Estive no centro de Kyiv quando no dia 24 de Agosto de 1991 foi proclamada a Independência da Ucrânia, naquele mesmo dia começaram desmontar o monumento enormíssimo de Lenine (rodeado pelas figuras alegóricas do soldado, marinheiro e operária), que dominava a actual Praça de Independência (Maydan de Kyiv). Durante muitos anos guardei como recordações os bocados do granito e do bronze que faziam parte daquele conjunto monumental. 

Pressuponho que a história do polícia auxiliar poderá servir para algum “camarada cacete” me acusar de “branquear os crimes de nacional socialismo”. Do mesmo jeito os mesmos camaradas classificam qualquer denúncia dos crimes do comunismo como “um ataque contra os comunistas”. O que não pode e nem deve ser confundido. Os crimes do comunismo são reais, massificados e largamente documentados. Mas a responsabilidade pelos crimes é sempre individual. Algum correligionário do Lenine ou do Stalin assinou a ordem executiva, algum carrasco a executou. Mas todos eles possuem os seus nomes próprios e como tal são responsáveis pelos seus próprios actos. 
A capa do ensaio “Porque eu não quero voltar para URSS?”

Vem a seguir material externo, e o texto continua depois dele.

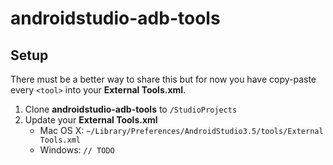 # androidstudio-adb-tools


## Setup

There must be a better way to share this but for now you have copy-paste every `<tool>` into your **External Tools.xml**.

1. Clone **androidstudio-adb-tools** to `/StudioProjects`
2. Update your **External Tools.xml**
    - Mac OS X: `~/Library/Preferences/AndroidStudio3.5/tools/External Tools.xml`
    - Windows: `// TODO`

O escritor ucraniano e político socialista Ivan Bahrianyi, autor do famoso ensaio “Porque eu não quero voltar para URSS?” (1946), dizia: “Os nossos quadros estão no partido (comunista) e em Komsomol (juventude comunista)”. A frase que a maior parte da emigração ucraniana rejeitava revelou-se bastante profética. Como demonstrou a história, os patriotas da Ucrânia se encontravam no partido, em Komsomol e até mesmo no KGB. Apenas entre os delatores e os carrascos não havia patriotas, pois os seus corpos físicos se encontravam na Ucrânia, mas as suas almas, mesmo nos dias de hoje, pertencem às gavetas obscuras dos arquivos moscovitas.